#### WORK ITEM
Reproduce the lines below word for word, omitting the pictures.

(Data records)
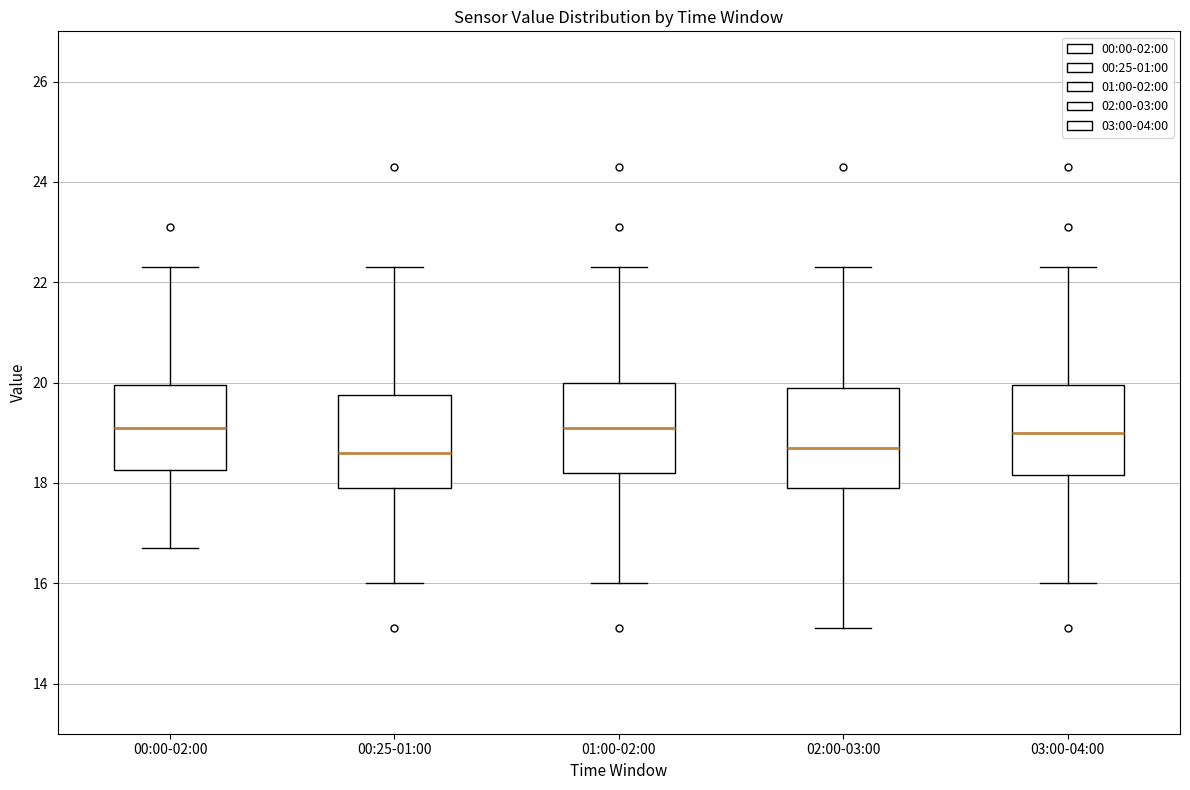

Reading left to right, read every box against the y-axis: the position of its median line, the range the box covers, and the ends of its whiskers. The values are not printed on the chart, so give them approximately, as read against the axis.

00:00-02:00: median 19.2, box 18.2 to 20.0, whiskers 16.8 to 22.4
00:25-01:00: median 18.6, box 18.0 to 19.8, whiskers 16.0 to 22.4
01:00-02:00: median 19.2, box 18.2 to 20.0, whiskers 16.0 to 22.4
02:00-03:00: median 18.8, box 18.0 to 20.0, whiskers 15.2 to 22.4
03:00-04:00: median 19.0, box 18.2 to 20.0, whiskers 16.0 to 22.4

#### RESULT BELOW
Reading left to right, read every box against the y-axis: the position of its median line, the range the box covers, and the ends of its whiskers. The values are not printed on the chart, so give them approximately, as read against the axis.

00:00-02:00: median 19.2, box 18.2 to 20.0, whiskers 16.8 to 22.4
00:25-01:00: median 18.6, box 18.0 to 19.8, whiskers 16.0 to 22.4
01:00-02:00: median 19.2, box 18.2 to 20.0, whiskers 16.0 to 22.4
02:00-03:00: median 18.8, box 18.0 to 20.0, whiskers 15.2 to 22.4
03:00-04:00: median 19.0, box 18.2 to 20.0, whiskers 16.0 to 22.4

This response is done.